Let us not love in word or talk but in deed and in truth. [1 John 3:18]

Tolerance, acceptance and inclusiveness are the buzzwords of our modern age. They are the words our culture has decided to use to show their understanding of love. Don’t believe me? Show yourself to be intolerant, or divisive in any way, and people will quickly tell you how unloving you are. The problem is not whether you are living up to these ideals, but that they really have nothing to do with true, real, or genuine love at all.

Tolerance, acceptance, and inclusiveness are just words. Words, which sound loving on the surface, but in reality promote attitudes and actions that are anything but. They are the very words that excuse inaction in the quest to simply “live and let live”. They are words that gloss over problems, sin, and real differences by saying “you have yours and I have mine”.

They are words that are designed to make it easy to feel like you are loving when in fact you are only being selfish. Most who champion such wordy ideals do so because they are happy to let you have what you want as long as they then get what they want.  That’s not love, it’s quid pro quo.

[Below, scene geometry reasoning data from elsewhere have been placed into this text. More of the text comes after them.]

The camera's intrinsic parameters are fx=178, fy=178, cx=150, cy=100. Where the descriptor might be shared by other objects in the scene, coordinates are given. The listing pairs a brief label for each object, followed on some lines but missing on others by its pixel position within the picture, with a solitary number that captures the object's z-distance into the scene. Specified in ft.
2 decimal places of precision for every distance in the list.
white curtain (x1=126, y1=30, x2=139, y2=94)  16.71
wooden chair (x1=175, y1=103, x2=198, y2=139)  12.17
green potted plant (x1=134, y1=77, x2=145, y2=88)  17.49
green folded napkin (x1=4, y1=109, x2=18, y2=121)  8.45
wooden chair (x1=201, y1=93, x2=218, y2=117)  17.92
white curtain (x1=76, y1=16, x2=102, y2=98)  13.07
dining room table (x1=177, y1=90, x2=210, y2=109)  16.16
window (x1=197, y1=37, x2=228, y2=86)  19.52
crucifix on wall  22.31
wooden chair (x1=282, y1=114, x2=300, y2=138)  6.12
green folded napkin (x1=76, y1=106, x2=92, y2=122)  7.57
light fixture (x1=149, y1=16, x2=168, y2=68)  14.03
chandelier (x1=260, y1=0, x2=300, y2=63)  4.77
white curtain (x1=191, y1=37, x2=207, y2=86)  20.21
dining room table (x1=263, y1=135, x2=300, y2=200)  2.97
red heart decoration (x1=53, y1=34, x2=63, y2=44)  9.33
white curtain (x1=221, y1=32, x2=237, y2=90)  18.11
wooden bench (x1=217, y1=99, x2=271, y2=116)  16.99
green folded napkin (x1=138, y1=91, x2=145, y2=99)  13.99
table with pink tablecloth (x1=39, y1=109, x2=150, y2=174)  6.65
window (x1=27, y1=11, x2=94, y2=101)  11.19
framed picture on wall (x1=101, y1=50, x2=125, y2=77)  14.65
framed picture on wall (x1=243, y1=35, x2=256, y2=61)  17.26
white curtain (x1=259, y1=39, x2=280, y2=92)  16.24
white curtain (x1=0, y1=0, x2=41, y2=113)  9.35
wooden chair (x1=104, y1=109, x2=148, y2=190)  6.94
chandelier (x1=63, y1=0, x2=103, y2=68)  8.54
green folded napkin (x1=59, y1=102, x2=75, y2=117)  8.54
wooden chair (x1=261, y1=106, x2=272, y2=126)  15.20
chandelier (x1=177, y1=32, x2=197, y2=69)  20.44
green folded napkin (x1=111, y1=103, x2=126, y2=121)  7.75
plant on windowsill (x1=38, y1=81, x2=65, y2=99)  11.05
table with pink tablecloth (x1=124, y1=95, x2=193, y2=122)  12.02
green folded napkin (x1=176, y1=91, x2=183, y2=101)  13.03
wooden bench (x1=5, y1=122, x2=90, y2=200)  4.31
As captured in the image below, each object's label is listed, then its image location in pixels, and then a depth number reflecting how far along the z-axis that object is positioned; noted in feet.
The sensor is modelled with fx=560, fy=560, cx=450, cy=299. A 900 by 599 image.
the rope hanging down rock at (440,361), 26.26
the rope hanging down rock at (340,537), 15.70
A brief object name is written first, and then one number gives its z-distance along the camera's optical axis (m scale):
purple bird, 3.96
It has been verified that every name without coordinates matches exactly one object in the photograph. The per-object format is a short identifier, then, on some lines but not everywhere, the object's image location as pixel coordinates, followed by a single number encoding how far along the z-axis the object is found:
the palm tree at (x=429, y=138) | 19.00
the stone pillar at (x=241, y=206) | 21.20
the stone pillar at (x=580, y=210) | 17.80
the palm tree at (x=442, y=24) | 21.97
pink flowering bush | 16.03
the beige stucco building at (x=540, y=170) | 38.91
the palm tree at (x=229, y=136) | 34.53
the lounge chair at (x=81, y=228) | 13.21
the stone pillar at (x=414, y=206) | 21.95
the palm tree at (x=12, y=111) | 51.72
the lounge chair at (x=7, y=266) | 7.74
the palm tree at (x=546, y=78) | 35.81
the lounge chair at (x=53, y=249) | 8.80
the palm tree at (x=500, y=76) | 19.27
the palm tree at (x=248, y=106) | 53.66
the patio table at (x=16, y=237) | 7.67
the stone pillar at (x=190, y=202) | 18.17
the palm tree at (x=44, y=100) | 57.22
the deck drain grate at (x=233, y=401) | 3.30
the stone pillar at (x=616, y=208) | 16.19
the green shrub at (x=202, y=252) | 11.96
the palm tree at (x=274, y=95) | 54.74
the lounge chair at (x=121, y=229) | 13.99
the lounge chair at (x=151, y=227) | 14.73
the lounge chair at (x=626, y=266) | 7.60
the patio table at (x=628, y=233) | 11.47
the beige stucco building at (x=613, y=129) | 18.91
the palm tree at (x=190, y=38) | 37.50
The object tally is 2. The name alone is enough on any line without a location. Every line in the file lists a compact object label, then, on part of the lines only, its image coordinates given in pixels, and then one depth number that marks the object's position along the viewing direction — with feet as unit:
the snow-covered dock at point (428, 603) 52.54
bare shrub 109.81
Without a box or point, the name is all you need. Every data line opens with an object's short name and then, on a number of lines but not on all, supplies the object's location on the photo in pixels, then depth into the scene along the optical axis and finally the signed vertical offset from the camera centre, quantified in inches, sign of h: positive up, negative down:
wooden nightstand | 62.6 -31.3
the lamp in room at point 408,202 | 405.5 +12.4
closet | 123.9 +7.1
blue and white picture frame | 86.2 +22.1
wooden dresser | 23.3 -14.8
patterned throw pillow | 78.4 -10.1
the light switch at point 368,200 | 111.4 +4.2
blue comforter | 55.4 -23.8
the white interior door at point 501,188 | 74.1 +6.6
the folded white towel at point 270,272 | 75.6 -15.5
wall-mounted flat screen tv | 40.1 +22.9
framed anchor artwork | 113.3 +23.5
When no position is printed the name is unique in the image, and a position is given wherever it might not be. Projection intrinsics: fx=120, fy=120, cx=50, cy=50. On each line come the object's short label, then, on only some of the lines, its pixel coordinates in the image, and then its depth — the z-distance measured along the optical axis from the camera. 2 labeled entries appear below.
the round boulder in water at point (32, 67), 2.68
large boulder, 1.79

Tolerance, acceptance and inclusiveness are finely crafted words that allow us to protect grand hypothetical ideas … all the while ignoring real people in real need. Lowly people who are different from us. Dirty and dangerous people who are disagreeable to us. Angry and offensive people who might never think twice about helping us in return.

We are not called to love in word or in talk, but in deed and in truth. Real love is hard. Real love means doing, giving, and sometimes even suffering, for people we don’t always like very much. Love finds its value in people, not buzzwords. Love is lived out not in blazing emotions but in well-reasoned choices. Love does not ask us to give up and give in but to make difficult (and often unpopular) stands. Love never seeks out excuses or the easy way out, it fights for what it good and right and beneficial, not for the self nor some hypothetical, but for the other.

Love led Jesus not to tolerate our sin, but to pay for it with His own blood. Love moved Jesus to give up His life for those who would never accept Him. Being the recipients of that love in action we are now moved not to tolerate or accept or include, but to love. And love guides us to uphold everyone in our thoughts, prayers, and actions … not because it is easy (it is the hardest thing to do in truth) … but because God loved us first in Christ.